Department: Middle East Politics
Discipline: Institute of Arab and Islamic Studies

Project Summary

The research at the base of my project will be based largely on the analysis of discourse surrounding mental illness and political activism in the MENA region, with specific reference to Algeria, Egypt and Palestine. My aim is to understand what is the political function of the discourse on mental health in these contexts, and how this relates to the political elite’s relationship with Islamism and the local Islamist agenda.

My PhD will focus on how political elites use the discourse on mental illness to manipulate the political environment and, specifically, to discourage and isolate political opposition.

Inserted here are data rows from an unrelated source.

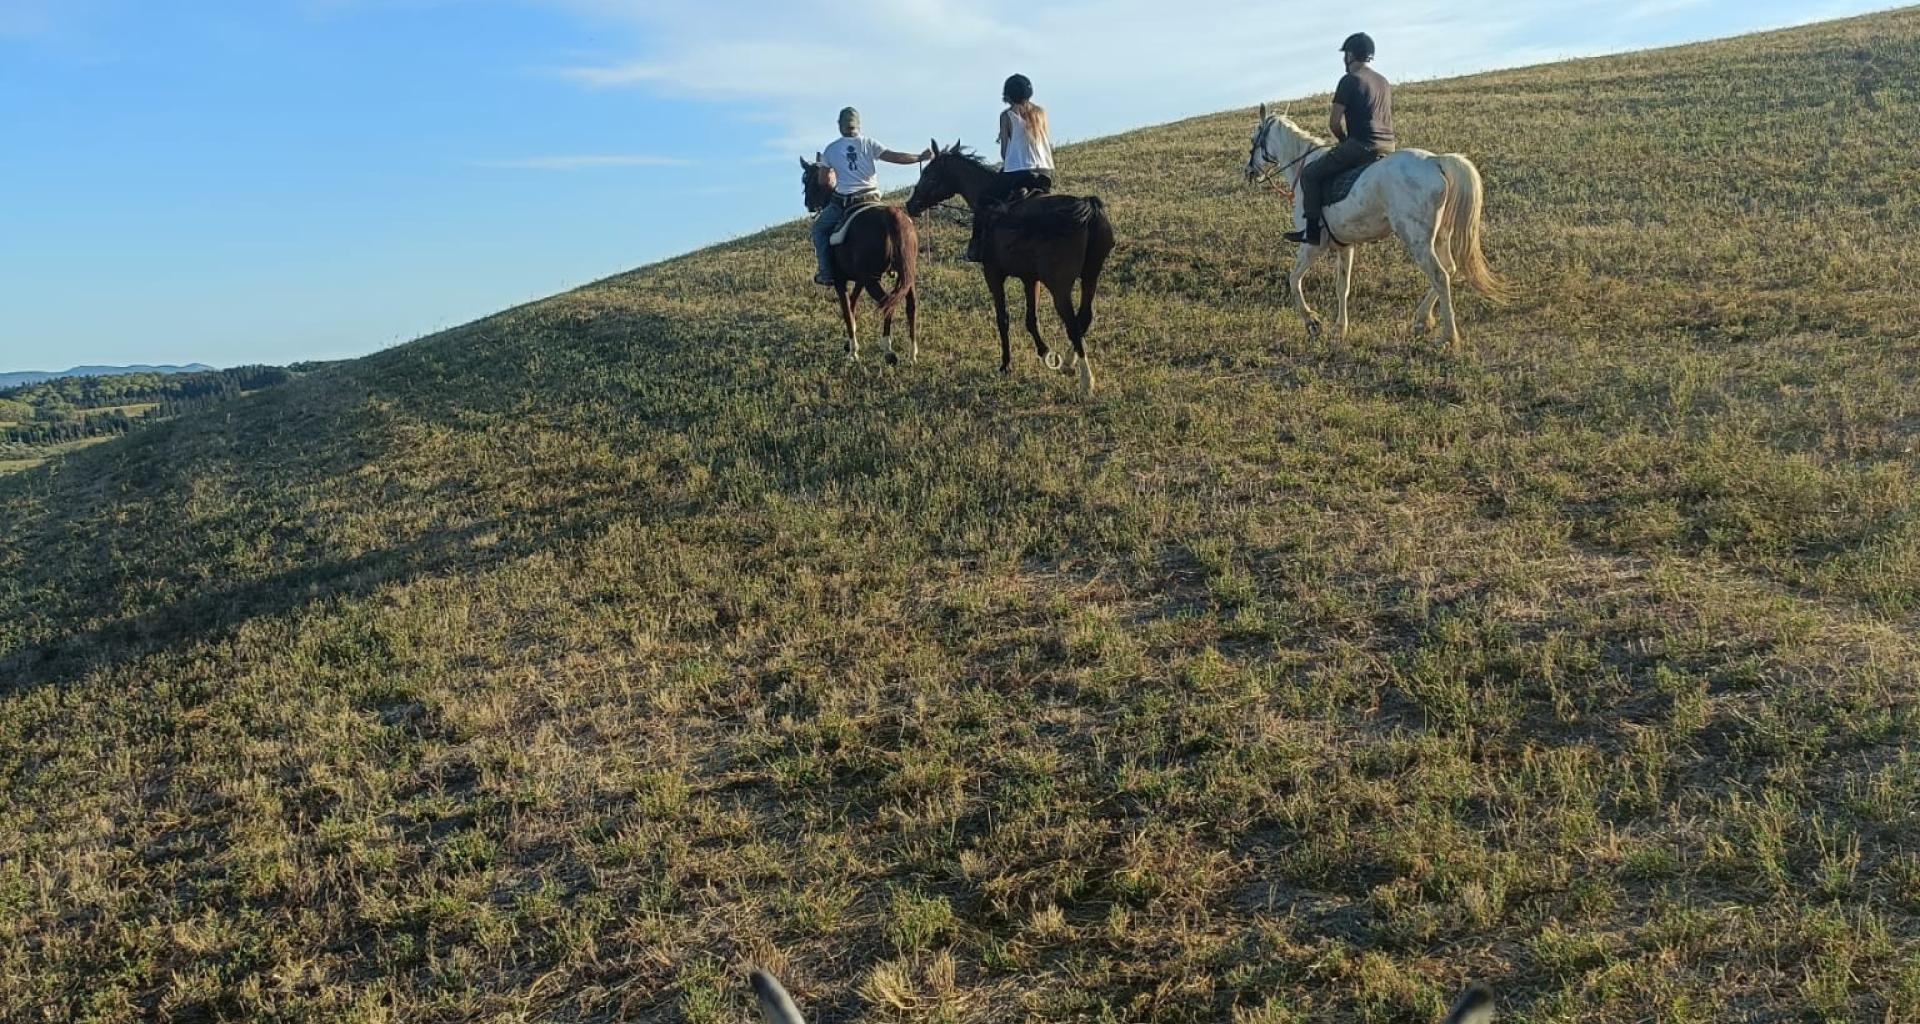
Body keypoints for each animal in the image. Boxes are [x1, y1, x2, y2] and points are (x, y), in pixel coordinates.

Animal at [800, 157, 919, 365]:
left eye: (807, 180)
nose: (808, 204)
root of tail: (891, 214)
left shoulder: (840, 281)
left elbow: (847, 310)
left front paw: (853, 351)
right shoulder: (860, 279)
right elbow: (853, 303)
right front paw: (850, 343)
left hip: (873, 280)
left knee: (887, 303)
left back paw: (888, 349)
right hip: (905, 274)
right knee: (909, 306)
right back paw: (912, 353)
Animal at [904, 139, 1115, 395]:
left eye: (929, 175)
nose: (910, 205)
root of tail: (1088, 208)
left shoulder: (994, 275)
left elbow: (1002, 318)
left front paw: (1005, 364)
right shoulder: (1029, 278)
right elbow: (1030, 318)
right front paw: (1045, 352)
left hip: (1060, 287)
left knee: (1073, 324)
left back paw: (1086, 380)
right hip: (1090, 276)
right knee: (1084, 317)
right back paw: (1067, 362)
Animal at [1244, 106, 1508, 350]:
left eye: (1252, 139)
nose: (1248, 172)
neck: (1302, 166)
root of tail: (1434, 161)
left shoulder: (1312, 246)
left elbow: (1294, 279)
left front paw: (1312, 322)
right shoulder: (1345, 245)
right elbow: (1342, 287)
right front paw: (1340, 329)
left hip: (1417, 240)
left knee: (1440, 276)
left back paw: (1447, 337)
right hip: (1439, 236)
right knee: (1450, 269)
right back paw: (1421, 320)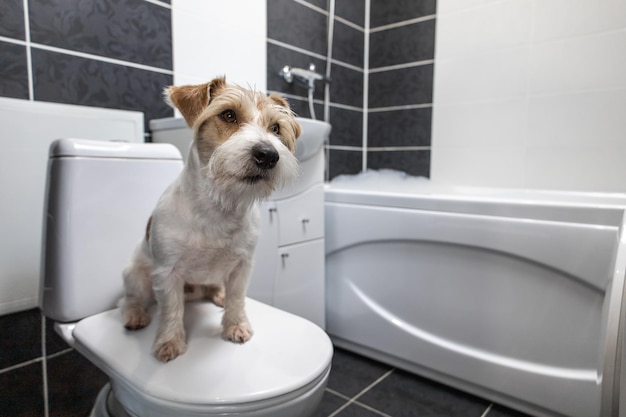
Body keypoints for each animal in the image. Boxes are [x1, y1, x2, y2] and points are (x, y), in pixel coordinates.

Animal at [120, 77, 302, 360]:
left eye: (276, 128)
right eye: (228, 115)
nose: (268, 155)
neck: (219, 206)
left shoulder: (242, 266)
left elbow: (237, 298)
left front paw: (236, 325)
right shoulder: (167, 272)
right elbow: (171, 309)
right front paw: (170, 341)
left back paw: (219, 294)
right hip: (135, 275)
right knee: (131, 299)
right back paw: (135, 314)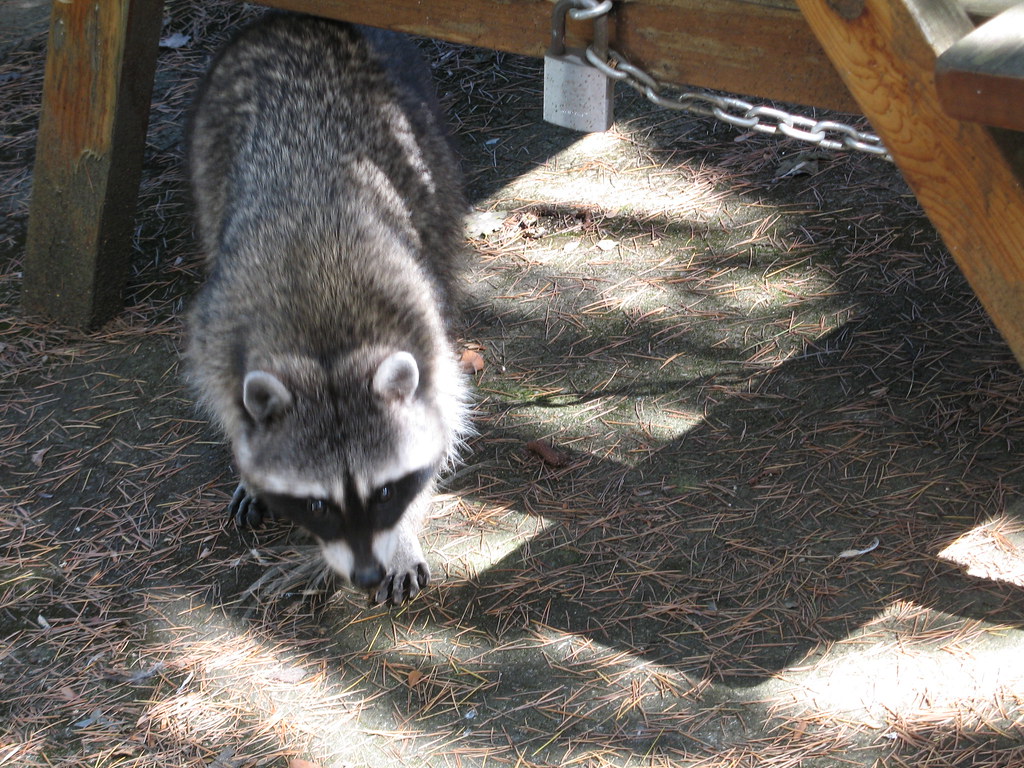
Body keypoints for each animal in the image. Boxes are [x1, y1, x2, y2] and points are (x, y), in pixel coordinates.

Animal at [185, 13, 470, 605]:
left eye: (385, 491)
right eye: (318, 504)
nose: (366, 574)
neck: (327, 352)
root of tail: (293, 18)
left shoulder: (423, 330)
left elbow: (445, 418)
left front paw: (403, 533)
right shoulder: (218, 333)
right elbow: (227, 401)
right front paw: (249, 467)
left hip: (425, 138)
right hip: (208, 139)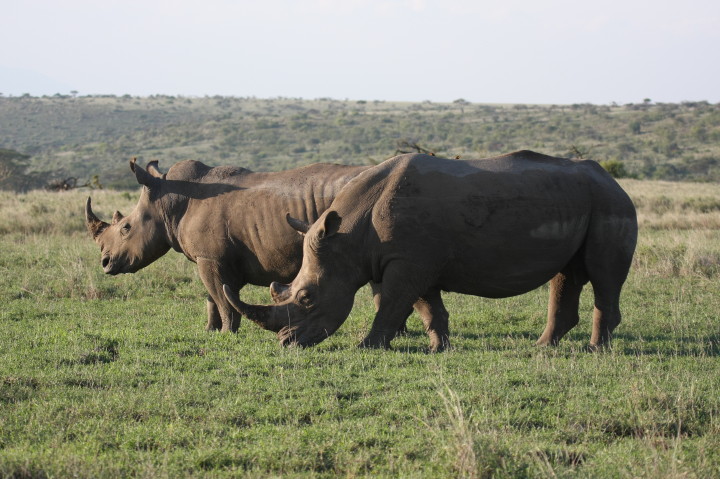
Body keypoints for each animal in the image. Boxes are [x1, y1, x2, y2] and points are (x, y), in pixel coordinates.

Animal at [223, 150, 638, 351]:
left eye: (307, 297)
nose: (286, 343)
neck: (348, 238)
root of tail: (612, 179)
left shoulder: (409, 262)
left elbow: (392, 303)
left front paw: (367, 346)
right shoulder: (415, 260)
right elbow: (427, 306)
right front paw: (440, 347)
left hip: (610, 204)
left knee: (603, 277)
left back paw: (595, 350)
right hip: (580, 201)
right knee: (566, 275)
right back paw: (543, 347)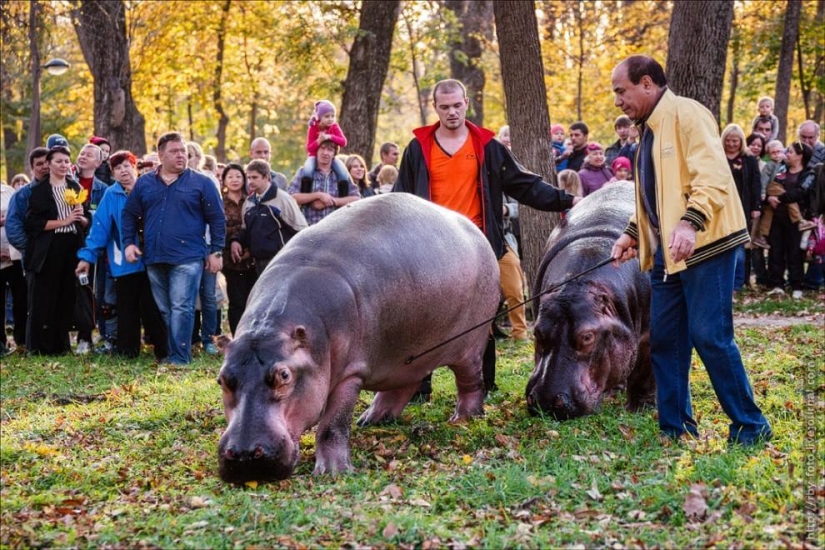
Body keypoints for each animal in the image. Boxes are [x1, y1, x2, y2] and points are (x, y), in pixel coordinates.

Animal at [217, 193, 496, 484]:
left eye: (284, 375)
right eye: (222, 379)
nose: (244, 454)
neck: (273, 328)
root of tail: (473, 229)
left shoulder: (350, 374)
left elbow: (332, 425)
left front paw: (332, 472)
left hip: (471, 344)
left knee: (470, 381)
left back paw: (463, 418)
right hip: (405, 352)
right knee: (404, 384)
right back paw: (371, 419)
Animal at [524, 183, 652, 420]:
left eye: (587, 337)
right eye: (537, 331)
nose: (546, 401)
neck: (579, 283)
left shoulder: (650, 334)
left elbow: (645, 373)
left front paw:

As my case studies will deal predominantly with Islamist opposition movements, the research will also touch upon the relationship between political elites and Islamist groups, in particular looking at how the discourse of mental illness can be used to frame the relationship between religion and power, as well as an instrument of delegitimization of Islamist organisations.

My project will look into into the relationship between mental health and power in the Middle East and North Africa Region, as well as set the groundwork into a more detailed inquiry into the practical aspects of the political abuse of psychiatry in the MENA.

Supervisory Team

 

Wider Research Interests

Political oppression in the Middle East and North Africa

  • I have recently concluded an MA dissertation on the use of psychiatric institutions as a medium for political oppression in North Africa, using the life experience of Abdesslam Yassine - leader of the Moroccan Al-Adl wa Al-Ihsan - as a case study for my research. My interest revolves around how various establishments, particularly medical institutions, serve as tools for different regimes to exert their political power in order to silence or delegitimize the opposition.

French Colonialism in North Africa

  • In line with my academic involvement in political oppression in North Africa, I am interested in the instruments used by the French colonial administration to impose its domination over North Africa and more specifically in Algeria. In particular, I researched how medical and psychiatric institutions were used by the colonizers to control the local populations and how scientific disciplines evolved in order to understand or even justify the colonial experience (for example through the creation of ethnopsychiatry as a discipline parallel to traditional psychiatry).